Given passage
I think of him often. I see his pale blue eyes staring straight up into the sky. I remember his waxy, vein-filled hands, with dirt laden under his fingernails. His nondescript clothing in shreds. Ripe with pungent body odor and urine emanating forcibly. His lanky figure topples over in my mind, hitting the pavement like a door slamming, breaths escaping from his mouth in ragged staccatos.
My husband was giving me a ride to work because my car was in the shop. Our young daughter was with us, as he was going to drop her off after me.
Almost to the interstate, we drove down a busy road with cookie-cutter, red brick houses on our right. An expansive park, rich in history and community pride, to our left. As we neared the stop sign, I saw a man collapse to the ground, by one neighbor's flower bed and another's garden hose. Immaculate bungalows, with the length of a kindergartner between them, dotted the sidewalk. Lawns, landscaping, and architecture were pristine; not a blade of grass unkempt. Watching a man fall to the ground amidst the clean lines and garden gnomes would catch anyone's eye.
My husband turned the car around without so much of a why and parked quickly. I jumped out while he grabbed my daughter and joined us.
The man was gasping for air, his eyes beseeching the sky, pupils pulsating. I held his hand and began talking to him. My husband joined me, while we tried to ascertain his condition and the situation. Less than a minute went by as two runners joined us by his side. One called 911 as the other was a nurse and began taking vitals, talking to him like we were. An off-duty police officer appeared and the five of us were trying to help this stranger, whom we just met, take a breath.
My daughter let out a screech, then giggled. Her little feet pumped and kicked with such tenacity, her car seat started rocking back and forth. I checked on her, as she was happily playing with a toy, bright-eyed and content. Sirens wailed in anger. I went back to the gentleman and took his hand in mine. The dichotomy between life and death was thick. Stark. Startling. As one was grasping onto life by threads, the other was grabbing life by the fistfuls. As I held his lifeless hand and glanced at my daughter, I could almost feel the disconnect. The disparity between life and death was viscerally striking. I could feel it. It was raw, emotional, and uncomfortable. But, I also felt pockets of peace, which was equally as unnerving.
Time stopped. It literally stopped. What seemed like close to thirty minutes was in reality only three minutes. The paramedics arrived swiftly and took over immediately.
Our cadre backed up and let them get to work. We answered their questions the best we could, quickly recounting the story. By this time, homeowners and neighbors emerged, curious to the situation.

Written request 1
Using the account of the roadside collapse, explain why the man's fall near the stop sign would catch anyone's eye.
Written request 2
In the account of the roadside collapse, how much time had actually passed during the stretch that seemed close to thirty minutes?
Written request 3
Write the next part of the account of the roadside collapse, picking up after its final sentence.

Material provided
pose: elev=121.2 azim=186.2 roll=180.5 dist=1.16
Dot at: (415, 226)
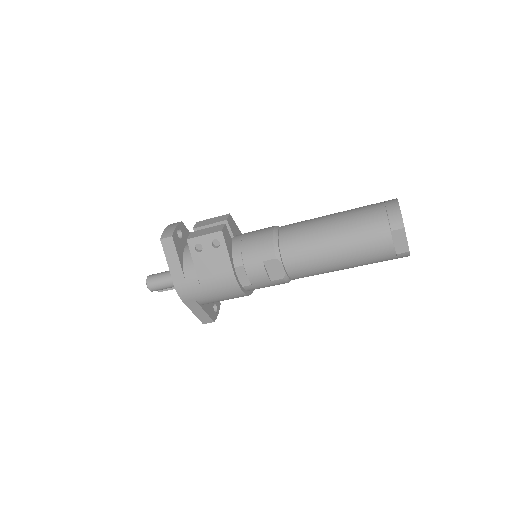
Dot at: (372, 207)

Answer 1
The street was immaculate. The lawns, landscaping and architecture were pristine, with not a blade of grass unkempt. A man falling to the ground among those clean lines and garden gnomes stood out sharply against the orderly setting.

Answer 2
Only three minutes.

Answer 3
Not one homeowner knew the man that lay fighting for his life. Not one recognized him. Neither did the runners, or the off-duty police officer or the paramedics. For a close-knit city family, this was surprising. In this particular neighborhood, people notice when your mother-in-law is in town or when one gets a promotion. They would have known this man that seemingly appeared out of nowhere and collapsed inches from their rose garden. But they didn't. He also had no identification; no driver's license, bracelet or card alluding to his person.
He was homeless. Dying. Alone.
He wasn't alone. He had us. Strangers gathered to be with a man who was in the last breaths of life. Literally. We weren't able to do much, besides be there. Be present. Be with him. Hold his hand. Talk to him. Let him know we cared. Let him die with dignity. Let him know he wasn't alone.
When I finally got to work, albeit late, my coworkers showered me with sympathy. They felt sorry for me. Sorry I had to go through such a crummy experience. Sorry I had to witness such sorrow. Sorry I had my baby with me and had to experience death before 8:00 a.m.
Their sentiments were well-meaning, but very ill-fitting. I wasn't looking or expecting sympathy. I was surprised and bewildered upon hearing them, due to the fact, I was still in shock. I was still processing. In my mind, I was still back on the lawn. Holding his hand. Trying to get him to breathe. Still listening to my baby daughter coo, while another couldn't cough. I was simply still.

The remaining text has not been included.